The class is a laboratory held about four times a semester, Professor Kim Otis explains. Weaving around the gaming table, she checks in with students to see how they’re doing with the fake money she allotted them at the beginning of class.

"They act as the dealers, they act as the players. Some of them I have stealthily trying to steal from other people so we’ve got the security aspect," she explains. "We have the entertainment aspect of it, we’ll be playing Frank Sinatra. We have food and beverage too so it kind of gives that whole feeling so they can kind of get used to that noise."

Otis says her students come from all walks of life—from bright-eyed college kids to older adults looking for a second career. At the end of the two-year Casino and Gaming Management program, Otis says, they’ll all be ready to get to work.

"It’s a very sexy idea that we’re going to have this casino and it’s so fancy and what a great life. But the reality is that we’re working when everyone else is playing."

On the other side of the room, another student, retired Naval officer Michael Favada of Niskayuna, strolls past groups of students working in teams to learn the dice game Chuck-a-Luck.

But Favada hangs back, lending a few of his chips to a fellow student to have at it. He seems more interested in making sure his classmates are learning and having fun. It’s almost as if he’s the floor manager. But he won’t say whether he’s playing a role in class tonight.

"It seems that no matter how good times are economically or how bad times economically, people are always going to casinos," Favada says. "And with a casino coming here to Schenectady, it appears to  be a growth industry and there’s something to be said for job security, so I think the whole dynamic, how many things it takes to make a casino work is just fascinating to me."

Less than a mile from casino class, on the banks of the Mohawk River, is the site of a $450 million proposed waterfront development – the Rivers Casino and Resort of Mohawk Harbor.  The plan for the casino, co-engineered by the Rotterdam-based developers the Galesi Group and Chicago’s Rush Street Gaming, includes 66 gaming tables and 1,150 slot machines. Developers say the outfit will create 1,200 high-quality jobs.

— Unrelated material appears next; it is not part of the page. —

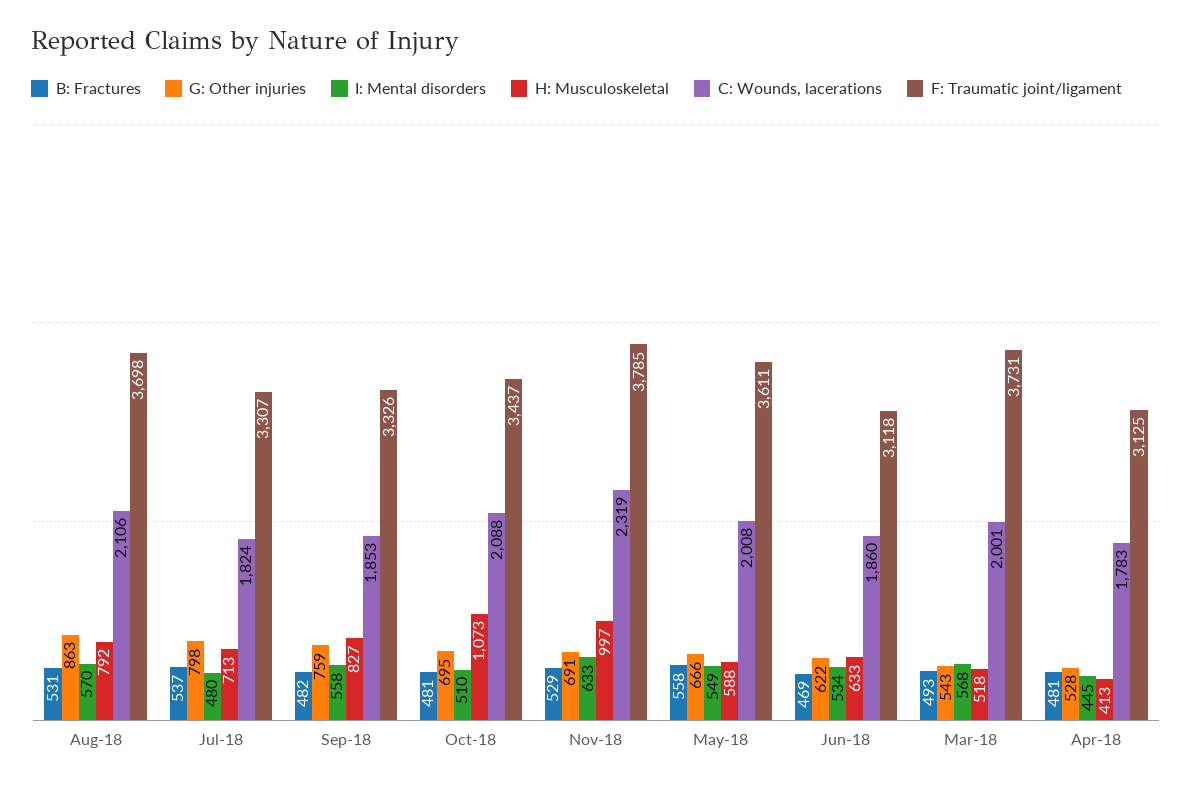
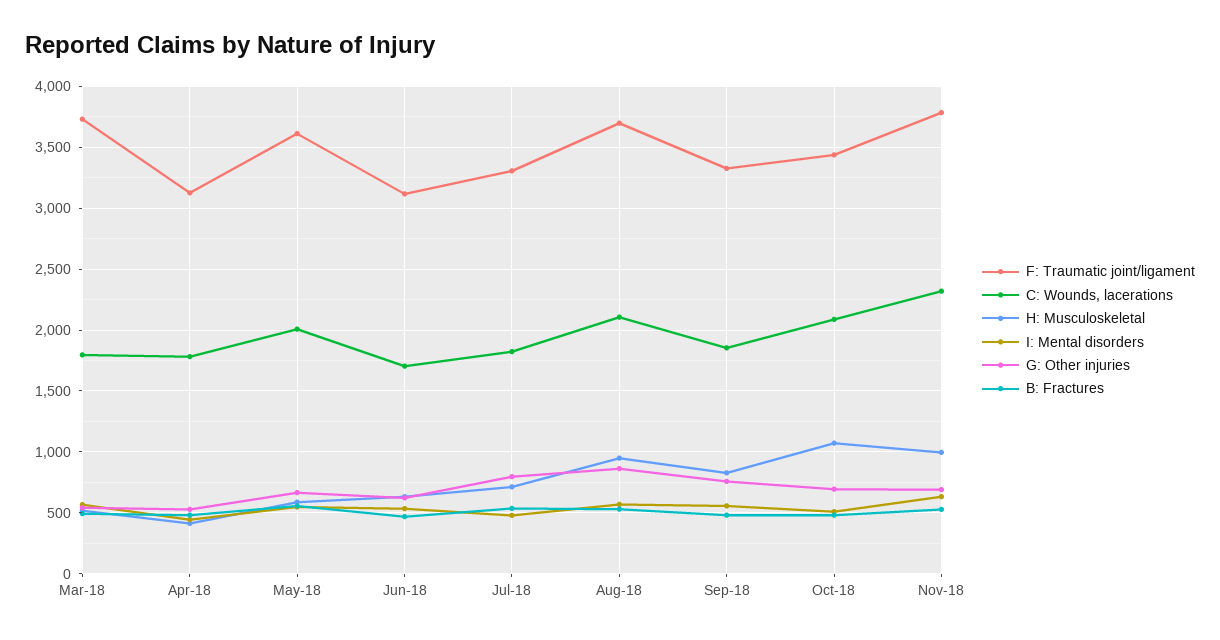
H: Musculoskeletal, Aug-18: 792 -> 950
C: Wounds, lacerations, Jun-18: 1860 -> 1700
C: Wounds, lacerations, Mar-18: 2001 -> 1800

The promise of the Rivers Casino and Resort is also what drew 20-year-old Rotterdam native Sam Cook to enroll in casino class. She says she wants to go into the entertainment industry side of casino management.

Cook says she has learned a lot about that aspect of casino management from the program’s required internship with Saratoga Casino and Raceway. After graduation, she says she wants to take her act to Schenectady, or even to Las Vegas. For now, though, she tentatively peers at the action on the craps table.

"I have to watch a few rounds before I can actually do it," she admits, smiling.

Professor Otis gives Cook a reassuring pat on the back. She knows her students will get the hang of it. At the end of the semester, she says, they’ll be ready for their final project.

"We do a big comprehensive gaming night and all of our students invite their families in and they become our guests, and we run the facility," Otis explains. "We keep track of all the finances and we make sure that everything balances out, and it’s really terrific."

SCCC’s program is one of only a handful to award an associate’s degree in gaming industry management. Also in the region, Morrisville State College in Central New York offers a program, and the University of Massachusetts offers a casino management certificate online.

Back at the craps table in the Mohawk Room, Michael Favada is still making the rounds.

"This seems to be an industry, the people I’ve talked to in it, they love going to work every day. And while I loved being a Naval officer, there were some very trying days," Favada says. "I had promised myself that whatever career I chose next, I was going to love to go to work every day, so the people that I’ve talked to up at the casino at Saratoga, I’ve gone to Mohegan Sun, I’ve gone down to Newport, Rhode Island. Everyone that works at the casino genuinely seems happy, so I think it’s an industry I’d like to be part of."